Adobe Express (starting at $9.99 per month for premium features) is known for its ease of employ and integration with the broader Adobe Original Cloud ecosystem. Featuring professional templates and access to Adobe’s extensive library of assets, it also includes the Google Gemini 2.5 Flash image model and other generation AI features so designers can create graphics using natural language prompts. Users with some design experience say they prefer its interface, controls, and technical advantages over Canva (such as the ability to import high-quality PDF files).
Figma (starting at $3 a month for professional plans) is praised for its real-time collaboration, advanced prototyping capabilities, and deep integration with developer workflows; however, some argue that it requires a steeper learning curve and more precise design tools, making it the preferred solution for professional designers, developers, and product teams working on more intricate projects.
Microsoft Designer (free version available; although Microsoft 365 subscription starts at $9.99 per month unlocks additional features) benefits from integration with Microsoft’s artificial intelligence capabilities, Copilot and text generation, and image generation with Dall-E. The platform’s “Inspire Me” and “New Ideas” buttons provide design variations, and users can also import data from Excel, add 3D models from PowerPoint, and access images from OneDrive.
However, users report that the site’s stock photos and libraries of templates and images are constrained compared to Canva’s extensive collection, and the visuals may seem dated.
Canva’s advantage seems to be its extensive template library (over 600,000 ready-to-use) and asset library (over 141 million stock photos, videos, graphics, and audio elements).
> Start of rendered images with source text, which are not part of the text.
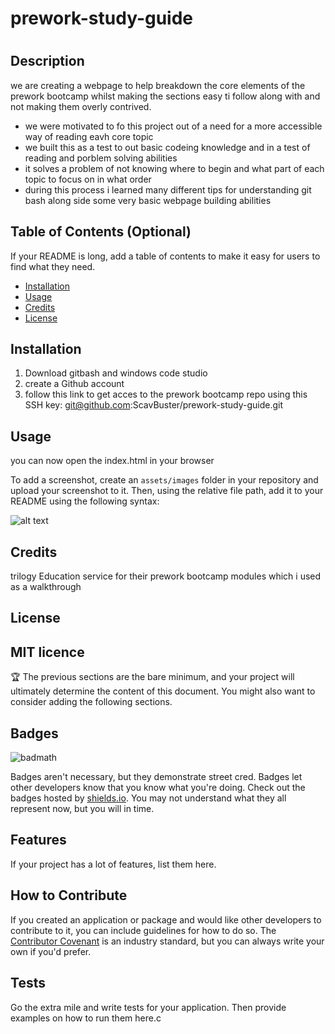 # prework-study-guide 
# <prework studyguide webpage>

## Description

we are creating a webpage to help breakdown the core elements of the prework bootcamp whilst making the sections easy ti follow along with and not making them overly contrived.

- we were motivated to fo this  project out of a need for a more accessible way of reading eavh core topic
- we built this as a test to out basic codeing knowledge and in a test of reading and porblem solving abilities
- it solves a problem of not knowing where to begin and what part of each topic to focus on in what order
- during this process i learned many different tips for understanding git bash along side some very basic webpage building abilities

## Table of Contents (Optional)

If your README is long, add a table of contents to make it easy for users to find what they need.

- [Installation](#installation)
- [Usage](#usage)
- [Credits](#credits)
- [License](#license)

## Installation

1. Download gitbash and windows code studio
2. create a Github account
3. follow this link to get acces to the prework bootcamp repo using this SSH key: git@github.com:ScavBuster/prework-study-guide.git

## Usage

you can now open the index.html in your browser

To add a screenshot, create an `assets/images` folder in your repository and upload your screenshot to it. Then, using the relative file path, add it to your README using the following syntax:

![alt text](assets/images/screenshot.png)

## Credits
trilogy Education service for their prework bootcamp modules which i used as a walkthrough
## License

MIT licence
---

🏆 The previous sections are the bare minimum, and your project will ultimately determine the content of this document. You might also want to consider adding the following sections.

## Badges

![badmath](https://img.shields.io/github/languages/top/nielsenjared/badmath)

Badges aren't necessary, but they demonstrate street cred. Badges let other developers know that you know what you're doing. Check out the badges hosted by [shields.io](https://shields.io/). You may not understand what they all represent now, but you will in time.

## Features

If your project has a lot of features, list them here.

## How to Contribute

If you created an application or package and would like other developers to contribute to it, you can include guidelines for how to do so. The [Contributor Covenant](https://www.contributor-covenant.org/) is an industry standard, but you can always write your own if you'd prefer.

## Tests

Go the extra mile and write tests for your application. Then provide examples on how to run them here.c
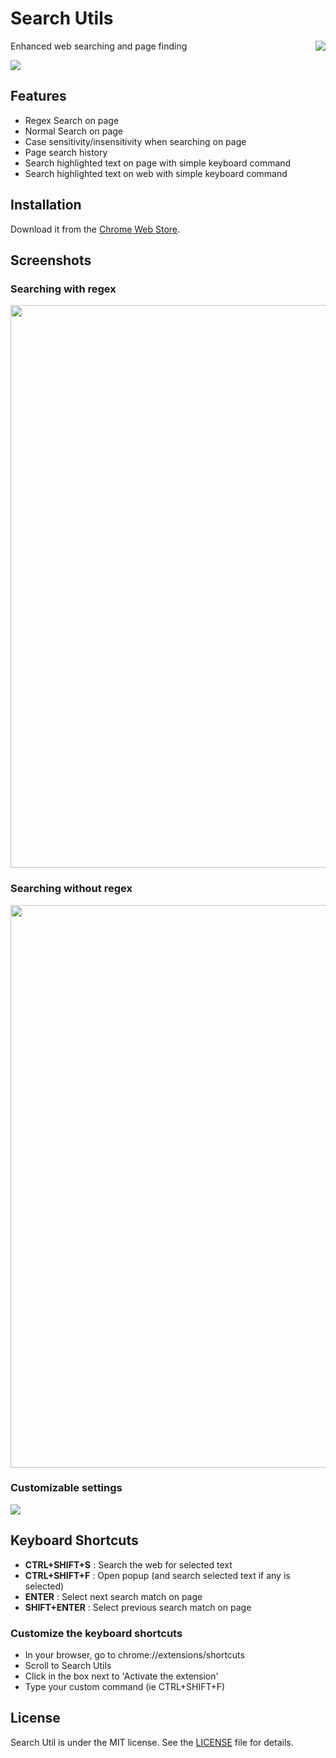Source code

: # Search Utils

<img src="https://raw.githubusercontent.com/wmccall/chrome-regex-search/master/src/icons/SU_128.png" align="right" style="padding-left: 10px;" />

Enhanced web searching and page finding

<img src="https://raw.githubusercontent.com/wmccall/chrome-regex-search/master/google-webstore/popup.png"/>

## Features

- Regex Search on page
- Normal Search on page
- Case sensitivity/insensitivity when searching on page
- Page search history
- Search highlighted text on page with simple keyboard command
- Search highlighted text on web with simple keyboard command

## Installation

Download it from the [Chrome Web Store](https://chrome.google.com/webstore/detail/search-utils/chadkhhmielfefgnfmgaaehcaejhdabi).

## Screenshots

### Searching with regex

<img src="https://raw.githubusercontent.com/wmccall/chrome-regex-search/master/google-webstore/regex.png" width="900px" />

### Searching without regex

<img src="https://raw.githubusercontent.com/wmccall/chrome-regex-search/master/google-webstore/noregex.png" width="900px" />

### Customizable settings

<img src="https://raw.githubusercontent.com/wmccall/chrome-regex-search/master/google-webstore/settings.png" />

## Keyboard Shortcuts

- <b>CTRL+SHIFT+S</b> : Search the web for selected text
- <b>CTRL+SHIFT+F</b> : Open popup (and search selected text if any is selected)
- <b>ENTER</b> : Select next search match on page
- <b>SHIFT+ENTER</b> : Select previous search match on page

### Customize the keyboard shortcuts

- In your browser, go to chrome://extensions/shortcuts
- Scroll to Search Utils
- Click in the box next to 'Activate the extension'
- Type your custom command (ie CTRL+SHIFT+F)

## License

Search Util is under the MIT license. See the <a href="https://raw.githubusercontent.com/wmccall/chrome-regex-search/master/LICENSE">LICENSE</a> file for details.
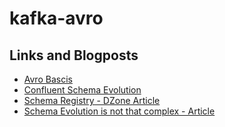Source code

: # kafka-avro

## Links and Blogposts

- [Avro Bascis](https://avro.apache.org/docs/current/gettingstartedjava.html)
- [Confluent Schema Evolution](https://docs.confluent.io/current/schema-registry/avro.html)
- [Schema Registry - DZone Article](https://dzone.com/articles/kafka-avro-serialization-and-the-schema-registry)
- [Schema Evolution is not that complex - Article](https://medium.com/data-rocks/schema-evolution-is-not-that-complex-b7cf7eb567ac)
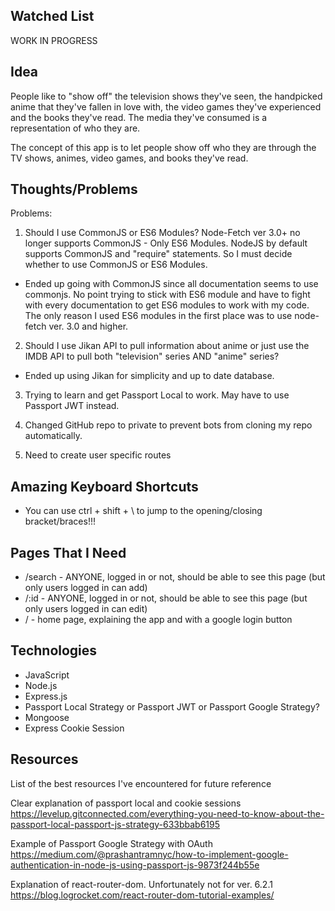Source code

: ## Watched List

WORK IN PROGRESS

## Idea

People like to "show off" the television shows they've seen, the handpicked anime that they've fallen in love with, the video games they've experienced and the books they've read. The media they've consumed is a representation of who they are.

The concept of this app is to let people show off who they are through the TV shows, animes, video games, and books they've read.

## Thoughts/Problems 

Problems:
1. Should I use CommonJS or ES6 Modules? Node-Fetch ver 3.0+ no longer supports CommonJS - Only ES6 Modules. NodeJS by default supports CommonJS and "require" statements. So I must decide whether to use CommonJS or ES6 Modules.
- Ended up going with CommonJS since all documentation seems to use commonjs. No point trying to stick with ES6 module and have to fight with every documentation to get ES6 modules to work with my code. The only reason I used ES6 modules in the first place was to use node-fetch ver. 3.0 and higher.

2. Should I use Jikan API to pull information about anime or just use the IMDB API to pull both "television" series AND "anime" series?
- Ended up using Jikan for simplicity and up to date database.

3. Trying to learn and get Passport Local to work. May have to use Passport JWT instead.

4. Changed GitHub repo to private to prevent bots from cloning my repo automatically.

5. Need to create user specific routes

## Amazing Keyboard Shortcuts
- You can use ctrl + shift + \ to jump to the opening/closing bracket/braces!!!

## Pages That I Need
- /search - ANYONE, logged in or not, should be able to see this page (but only users logged in can add)
- /:id - ANYONE, logged in or not, should be able to see this page (but only users logged in can edit)
- / - home page, explaining the app and with a google login button

## Technologies
- JavaScript
- Node.js
- Express.js
- Passport Local Strategy or Passport JWT or Passport Google Strategy?
- Mongoose
- Express Cookie Session


## Resources
List of the best resources I've encountered for future reference

Clear explanation of passport local and cookie sessions
https://levelup.gitconnected.com/everything-you-need-to-know-about-the-passport-local-passport-js-strategy-633bbab6195

Example of Passport Google Strategy with OAuth
https://medium.com/@prashantramnyc/how-to-implement-google-authentication-in-node-js-using-passport-js-9873f244b55e

Explanation of react-router-dom. Unfortunately not for ver. 6.2.1
https://blog.logrocket.com/react-router-dom-tutorial-examples/

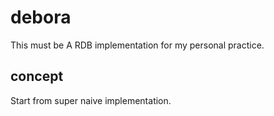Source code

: # debora

This must be A RDB implementation for my personal practice.

## concept

Start from super naive implementation.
The platform is also praised for its ease of employ and user-friendly interface for non-designers, so they can get started quickly without training.
Canva has also expanded its offerings to include a variety of content types—documents, websites, presentations, whiteboards, videos, and more—making its platform an all-in-one visual suite, not just a graphics tool.
Canva has it four price levels: Canva Free for one user; Canva Pro for $120 per year for one person; Canva Teams for $100 per year for each team member; and Canva Enterprise custom pricing.
The most critical conclusions: be open, start cooperation between humans and artificial intelligence
Canva’s COS platform is built on Canva’s pioneering model, an in-house, proprietary engine built on years of R&D and research collaboration, including the acquisition of artificial intelligence company Leonardo. Adams notes that Canva works with leading AI providers including OpenAI, Anthropic and Google.
For technology teams, Canva’s approach offers critical lessons, including a commitment to openness. “There are so many models,” Adams noted; it is critical for companies to know when they should cooperate with top models and when to develop their own, original models, he advised.
For example, OpenAI and Anthropic recently announced integration with Canva as a visual layer because, as Adams explained, they realized they didn’t have the ability to create the same editable designs as Canva. This creates a mutually beneficial ecosystem.
Ultimately, Adams noted, “Our core philosophy is that we have a future where people and technology work together. It’s not an either-or thing. We want people to be at the center, to have the creative spark, and to use AI as a collaborator.”